Ollama is a wrapper for llama.cpp. It allows you to run LLM on your local CPU or laptop. Ollama converts the model to a format that can be run on the CPU. It is a powerful tool that can run various things including converting models. Ollama improves developer experience by allowing them to run LLM and serve as an APIs. This means you can use large language models through APIs. Ollama becomes versatile and can be used in Docker, Kubernetes environments, etc. It can also be called through NodeJS, Python, etc. Ollama comes with good community support on Discord.

Background of Ollama:

The speaker talks about the background of Ollama. Since the developers of Ollama previously worked on Docker, the command line interface (CLI) is similar to Docker. For instance, commands like push model, pull model, and ama run are similar to Docker commands.

How to use OLM:

Ollama is not necessarily the fastest because it runs on your local machine. Be patient when running models as it depends on your CPU. Ollama itself is not a model, it runs models that are converted to gguf format. Converting models to gguf is not difficult and there are tools available including Ollama itself. There are instructions and libraries to convert various model formats to gguf.

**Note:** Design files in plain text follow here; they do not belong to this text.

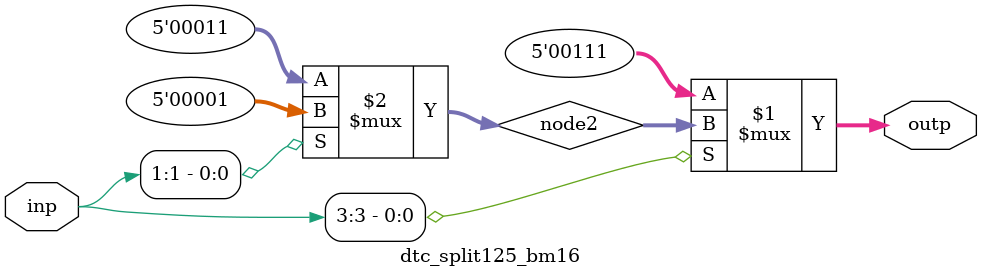
<source format=v>
module dtc_split125_bm16 (
	input  wire [5-1:0] inp,
	output wire [5-1:0] outp
);

	wire [5-1:0] node2;

	assign outp = (inp[3]) ? node2 : 5'b00111;
		assign node2 = (inp[1]) ? 5'b00001 : 5'b00011;

endmodule
</source>
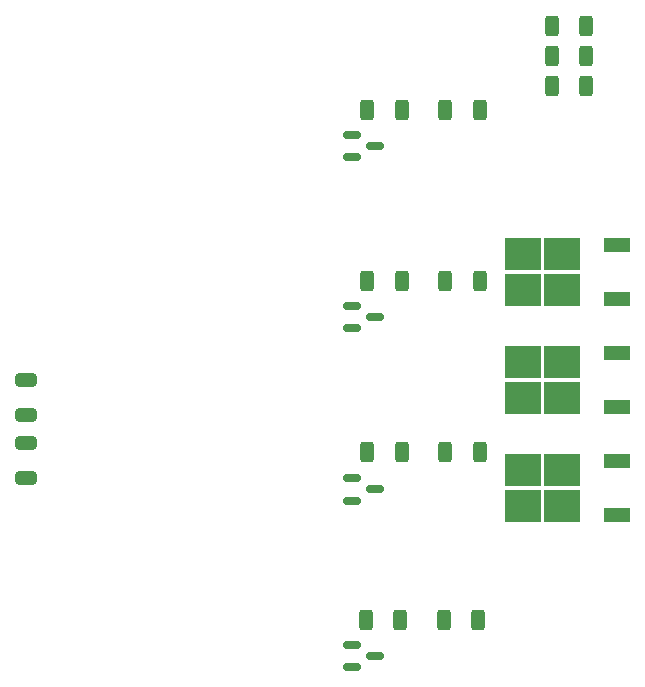
<source format=gbr>
%TF.GenerationSoftware,KiCad,Pcbnew,(6.0.5-0)*%
%TF.CreationDate,2022-09-01T07:50:41+02:00*%
%TF.ProjectId,tiny-fan,74696e79-2d66-4616-9e2e-6b696361645f,rev?*%
%TF.SameCoordinates,Original*%
%TF.FileFunction,Paste,Bot*%
%TF.FilePolarity,Positive*%
%FSLAX46Y46*%
G04 Gerber Fmt 4.6, Leading zero omitted, Abs format (unit mm)*
G04 Created by KiCad (PCBNEW (6.0.5-0)) date 2022-09-01 07:50:41*
%MOMM*%
%LPD*%
G01*
G04 APERTURE LIST*
G04 Aperture macros list*
%AMRoundRect*
0 Rectangle with rounded corners*
0 $1 Rounding radius*
0 $2 $3 $4 $5 $6 $7 $8 $9 X,Y pos of 4 corners*
0 Add a 4 corners polygon primitive as box body*
4,1,4,$2,$3,$4,$5,$6,$7,$8,$9,$2,$3,0*
0 Add four circle primitives for the rounded corners*
1,1,$1+$1,$2,$3*
1,1,$1+$1,$4,$5*
1,1,$1+$1,$6,$7*
1,1,$1+$1,$8,$9*
0 Add four rect primitives between the rounded corners*
20,1,$1+$1,$2,$3,$4,$5,0*
20,1,$1+$1,$4,$5,$6,$7,0*
20,1,$1+$1,$6,$7,$8,$9,0*
20,1,$1+$1,$8,$9,$2,$3,0*%
G04 Aperture macros list end*
%ADD10RoundRect,0.250000X0.312500X0.625000X-0.312500X0.625000X-0.312500X-0.625000X0.312500X-0.625000X0*%
%ADD11R,2.200000X1.200000*%
%ADD12R,3.050000X2.750000*%
%ADD13RoundRect,0.150000X-0.587500X-0.150000X0.587500X-0.150000X0.587500X0.150000X-0.587500X0.150000X0*%
%ADD14RoundRect,0.250000X-0.650000X0.325000X-0.650000X-0.325000X0.650000X-0.325000X0.650000X0.325000X0*%
%ADD15RoundRect,0.250000X0.650000X-0.325000X0.650000X0.325000X-0.650000X0.325000X-0.650000X-0.325000X0*%
G04 APERTURE END LIST*
D10*
%TO.C,R8*%
X52526500Y-66756000D03*
X49601500Y-66756000D03*
%TD*%
%TO.C,R17*%
X68248900Y-19050000D03*
X65323900Y-19050000D03*
%TD*%
D11*
%TO.C,Q8*%
X70875000Y-39618000D03*
X70875000Y-35058000D03*
D12*
X66250000Y-38863000D03*
X62900000Y-35813000D03*
X62900000Y-38863000D03*
X66250000Y-35813000D03*
%TD*%
D13*
%TO.C,Q3*%
X48465500Y-56676000D03*
X48465500Y-54776000D03*
X50340500Y-55726000D03*
%TD*%
D11*
%TO.C,Q10*%
X70875000Y-57906000D03*
X70875000Y-53346000D03*
D12*
X66250000Y-54101000D03*
X66250000Y-57151000D03*
X62900000Y-57151000D03*
X62900000Y-54101000D03*
%TD*%
D11*
%TO.C,Q9*%
X70875000Y-48762000D03*
X70875000Y-44202000D03*
D12*
X66250000Y-44957000D03*
X62900000Y-44957000D03*
X62900000Y-48007000D03*
X66250000Y-48007000D03*
%TD*%
D10*
%TO.C,R5*%
X59130500Y-66756000D03*
X56205500Y-66756000D03*
%TD*%
%TO.C,R1*%
X59262500Y-38054000D03*
X56337500Y-38054000D03*
%TD*%
D13*
%TO.C,Q4*%
X48465500Y-70773000D03*
X48465500Y-68873000D03*
X50340500Y-69823000D03*
%TD*%
D10*
%TO.C,R7*%
X52658500Y-52578000D03*
X49733500Y-52578000D03*
%TD*%
D13*
%TO.C,Q1*%
X48465500Y-27625000D03*
X48465500Y-25725000D03*
X50340500Y-26675000D03*
%TD*%
D10*
%TO.C,R4*%
X59262500Y-52578000D03*
X56337500Y-52578000D03*
%TD*%
%TO.C,R16*%
X68248900Y-21590000D03*
X65323900Y-21590000D03*
%TD*%
D14*
%TO.C,C1*%
X20828000Y-46482000D03*
X20828000Y-49432000D03*
%TD*%
D10*
%TO.C,R2*%
X59262500Y-23627000D03*
X56337500Y-23627000D03*
%TD*%
%TO.C,R15*%
X68248900Y-16510000D03*
X65323900Y-16510000D03*
%TD*%
D15*
%TO.C,C2*%
X20828000Y-54766000D03*
X20828000Y-51816000D03*
%TD*%
D10*
%TO.C,R6*%
X52658500Y-38054000D03*
X49733500Y-38054000D03*
%TD*%
%TO.C,R3*%
X52658500Y-23627000D03*
X49733500Y-23627000D03*
%TD*%
D13*
%TO.C,Q2*%
X48465500Y-42071000D03*
X48465500Y-40171000D03*
X50340500Y-41121000D03*
%TD*%
M02*

</source>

The speaker walks through downloading and running Ollama from the Github page. He shows that Ollama can list models available on the machine and you can see the configuration by running the show config command. Ollama also has templates which are ready-made prompts that can be used. It can also run LoRA adapters.

What's Next

The speaker suggests exploring Kubernetes with Ollama to run models on Kubernetes. He also recommends exploring creating custom models and using Ollama with libraries like Tensorflow or PyTorch. Finally, he suggests trying out fine-tuning models from UnSloth and using them in Ollama.